» Extract to read
-=-=-

We are looking for student volunteers to help us translate stories to a language they are learning on StoryWeaver. Students can be assigned stories, which you, their professor reviewing their work before publishing. This can be an excellent project students can sign up to improve their language skills while contributing to a growing pool of openly licensed multilingual stories for children to practice and improve their reading skills.  

This model has been highly successful with some of our other partners like the Ugandan Christian University (UCU). As a part of the UCU Community Service Project: ‘Creative Writing, Translation and Publishing for Children’ in the Department of Languages and Literature, 50 stories have been translated to Ugandan languages to supplement early literacy initiatives.The project seeks to make mother tongue reading material  accessible to children of the local communities in Uganda through the UCU campuses and colleges.

-=-=-

» Data
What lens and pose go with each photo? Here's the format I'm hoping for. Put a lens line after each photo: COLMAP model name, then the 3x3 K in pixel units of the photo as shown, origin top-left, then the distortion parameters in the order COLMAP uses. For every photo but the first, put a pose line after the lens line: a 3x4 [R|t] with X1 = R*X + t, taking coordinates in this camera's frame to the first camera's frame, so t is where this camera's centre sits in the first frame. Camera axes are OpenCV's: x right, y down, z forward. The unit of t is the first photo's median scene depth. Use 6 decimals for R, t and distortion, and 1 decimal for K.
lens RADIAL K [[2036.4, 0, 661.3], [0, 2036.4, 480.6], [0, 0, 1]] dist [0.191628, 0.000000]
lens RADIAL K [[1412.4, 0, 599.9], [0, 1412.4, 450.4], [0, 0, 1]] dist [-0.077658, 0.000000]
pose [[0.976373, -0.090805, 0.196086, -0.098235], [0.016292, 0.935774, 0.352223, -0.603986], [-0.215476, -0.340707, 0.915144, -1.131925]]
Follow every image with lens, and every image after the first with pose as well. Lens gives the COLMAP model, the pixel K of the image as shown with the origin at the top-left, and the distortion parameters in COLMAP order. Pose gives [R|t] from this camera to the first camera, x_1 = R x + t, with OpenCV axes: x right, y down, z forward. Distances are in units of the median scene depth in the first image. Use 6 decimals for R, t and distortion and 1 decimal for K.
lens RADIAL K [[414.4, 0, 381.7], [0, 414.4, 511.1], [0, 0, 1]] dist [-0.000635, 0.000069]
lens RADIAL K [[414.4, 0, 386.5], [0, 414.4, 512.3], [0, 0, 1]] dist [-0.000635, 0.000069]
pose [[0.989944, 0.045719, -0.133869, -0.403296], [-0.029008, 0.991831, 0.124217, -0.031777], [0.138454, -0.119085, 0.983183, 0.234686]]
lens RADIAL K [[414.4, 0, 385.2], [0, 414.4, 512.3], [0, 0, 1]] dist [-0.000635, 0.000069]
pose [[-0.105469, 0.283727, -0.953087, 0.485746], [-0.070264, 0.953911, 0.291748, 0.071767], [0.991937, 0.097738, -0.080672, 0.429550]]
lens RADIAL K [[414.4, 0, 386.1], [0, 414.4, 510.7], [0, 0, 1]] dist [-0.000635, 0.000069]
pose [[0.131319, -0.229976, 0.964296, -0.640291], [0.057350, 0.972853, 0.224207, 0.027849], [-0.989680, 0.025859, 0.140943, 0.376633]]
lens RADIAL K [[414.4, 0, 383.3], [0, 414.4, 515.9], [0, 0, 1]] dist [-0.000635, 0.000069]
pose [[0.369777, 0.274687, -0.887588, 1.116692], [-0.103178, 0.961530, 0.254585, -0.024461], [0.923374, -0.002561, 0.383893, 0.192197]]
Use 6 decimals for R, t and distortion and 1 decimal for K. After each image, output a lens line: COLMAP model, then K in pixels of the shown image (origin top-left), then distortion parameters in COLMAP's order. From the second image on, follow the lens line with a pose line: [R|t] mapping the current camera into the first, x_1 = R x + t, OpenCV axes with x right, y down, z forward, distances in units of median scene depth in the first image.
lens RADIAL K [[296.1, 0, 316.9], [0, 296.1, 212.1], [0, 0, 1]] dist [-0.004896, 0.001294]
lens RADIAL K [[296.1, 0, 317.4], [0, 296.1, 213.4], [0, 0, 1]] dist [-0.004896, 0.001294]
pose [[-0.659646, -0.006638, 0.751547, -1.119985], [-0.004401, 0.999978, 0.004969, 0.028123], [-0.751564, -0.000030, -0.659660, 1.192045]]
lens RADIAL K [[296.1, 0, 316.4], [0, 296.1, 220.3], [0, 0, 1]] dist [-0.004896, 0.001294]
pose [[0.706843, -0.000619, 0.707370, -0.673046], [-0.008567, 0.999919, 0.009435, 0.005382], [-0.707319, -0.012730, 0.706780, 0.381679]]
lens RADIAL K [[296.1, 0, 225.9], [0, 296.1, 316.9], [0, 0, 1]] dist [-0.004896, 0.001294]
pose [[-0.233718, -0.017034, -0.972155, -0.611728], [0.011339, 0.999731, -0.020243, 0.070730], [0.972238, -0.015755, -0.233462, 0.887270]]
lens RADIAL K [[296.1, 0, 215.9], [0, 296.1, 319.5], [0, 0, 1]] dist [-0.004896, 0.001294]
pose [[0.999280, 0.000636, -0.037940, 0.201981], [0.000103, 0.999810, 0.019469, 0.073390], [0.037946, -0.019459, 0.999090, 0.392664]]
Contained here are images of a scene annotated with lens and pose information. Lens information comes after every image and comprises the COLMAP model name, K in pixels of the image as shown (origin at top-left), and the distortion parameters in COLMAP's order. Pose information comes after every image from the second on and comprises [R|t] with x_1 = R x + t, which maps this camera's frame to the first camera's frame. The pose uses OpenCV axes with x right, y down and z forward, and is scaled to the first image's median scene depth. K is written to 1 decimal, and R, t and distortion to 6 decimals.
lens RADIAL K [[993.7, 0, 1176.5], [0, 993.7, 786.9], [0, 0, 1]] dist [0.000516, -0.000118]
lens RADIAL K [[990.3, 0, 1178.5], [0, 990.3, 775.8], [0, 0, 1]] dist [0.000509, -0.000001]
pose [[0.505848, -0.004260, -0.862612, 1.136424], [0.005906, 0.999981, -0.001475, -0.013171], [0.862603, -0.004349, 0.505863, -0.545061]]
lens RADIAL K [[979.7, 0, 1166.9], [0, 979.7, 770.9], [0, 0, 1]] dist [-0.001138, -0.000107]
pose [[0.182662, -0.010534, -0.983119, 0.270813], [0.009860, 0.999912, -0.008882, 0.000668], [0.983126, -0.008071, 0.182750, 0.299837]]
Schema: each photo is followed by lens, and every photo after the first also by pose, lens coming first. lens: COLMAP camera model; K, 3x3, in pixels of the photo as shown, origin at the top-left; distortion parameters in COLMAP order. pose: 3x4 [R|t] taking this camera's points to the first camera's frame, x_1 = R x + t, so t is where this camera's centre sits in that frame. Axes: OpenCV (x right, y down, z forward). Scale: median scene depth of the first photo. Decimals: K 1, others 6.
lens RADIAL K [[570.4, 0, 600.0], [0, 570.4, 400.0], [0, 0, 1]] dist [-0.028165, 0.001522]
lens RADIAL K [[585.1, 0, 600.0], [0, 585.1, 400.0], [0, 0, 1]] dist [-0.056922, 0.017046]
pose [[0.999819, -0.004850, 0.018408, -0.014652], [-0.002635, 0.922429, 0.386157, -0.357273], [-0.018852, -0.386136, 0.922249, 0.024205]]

-=-=-

» Work order
From the passage on student translation volunteers, extract the stretch from "This model has" through "campuses and colleges." word for word.

» Expected output
This model has been highly successful with some of our other partners like the Ugandan Christian University (UCU). As a part of the UCU Community Service Project: ‘Creative Writing, Translation and Publishing for Children’ in the Department of Languages and Literature, 50 stories have been translated to Ugandan languages to supplement early literacy initiatives.The project seeks to make mother tongue reading material  accessible to children of the local communities in Uganda through the UCU campuses and colleges.